Dr. Lewis cited a ton of studies which I didn't write down, so you can take this with a grain of salt. Plus, I'm extending his issues from e-mail and chat to Twitter. But part of the reasons he talks about are that our brain has evolved an innate ability to interpret body language, facial expression, tone of voice, etc. so the brain expects these channels of information and becomes distressed when the social interaction appears to be there, but these innate, legacy-brain pieces are missing.
Again, this doesn't mean that it's not worth it and highly valuable for people TO stay connected to far-flung family and friends, I'm just saying that it's worth a look at whether that might be lulling some folks into a false sense of "I'm connected" at the expense of real-life connections.
It felt like eating a chips to slake my thirst; didn't matter how much I consumed, I was still thirsty, and getting more so by the day.

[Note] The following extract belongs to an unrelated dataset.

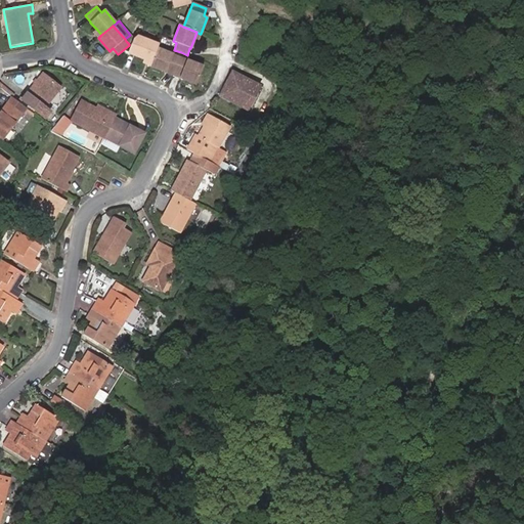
[(174,71),(179,57),(173,55),(157,48),(150,61),(149,66),(166,73),(167,69),(174,71)]
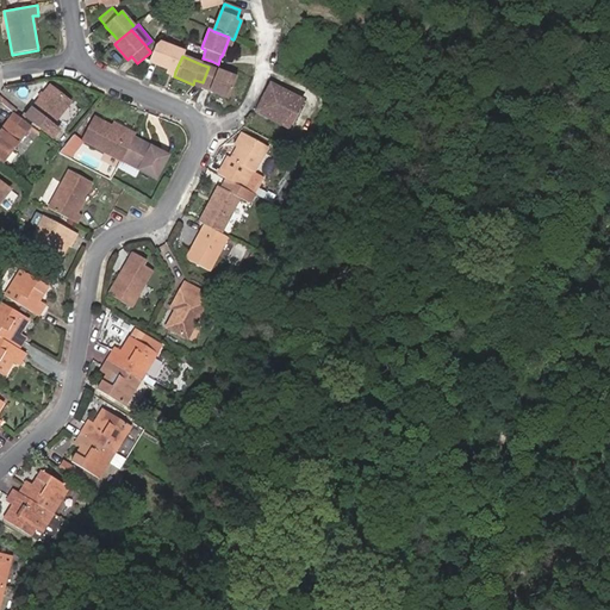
[(228,98),(236,78),(217,70),(209,67),(203,82),(211,86),(209,91),(228,98)]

I can't say I've increased my actual face-to-face socialness much – for all I talk of needing other people (I do), I still have no social stamina to speak of. It doesn't matter how much I enjoy a person's company, there's nothing in the world that gives as much relief as saying "goodbye". I'm not made to be company. I'm no good at being me.
If I've learned anything, it hasn't been new lessons at all. I've merely rediscovered that I am at my best, my most calm and happiest when in pure solitude. Turn off the computer so the internet can't reach me. Turn off my phone. Stop looking for something that can't be found online. Sit and look out my window at the birds, the loading truck, the passing trains, and not be myself at all. When there is nothing present that requires the entity of "Tessa" to manifest, I can almost taste love.
In hindsight, perhaps I should have bet on my weaknesses when it came to choosing between living alone and going into a share house. Being good at being alone just means that when I do need company, I need company so intensely I'm afraid to ask for it, because the denial will be too much. I can manufacture the Great Wall of Tessa when I’m surrounded by friends and family, I can make my own space in my mind, I can find solitude in all situations.
I can't make company to save my life. Not being able to wander into the kitchen for an inane two minute chat about milk has caused me more trouble than you can imagine.
It's been a year now. I don't know if living alone is good for me, but I’m good at it, and more importantly, I love it.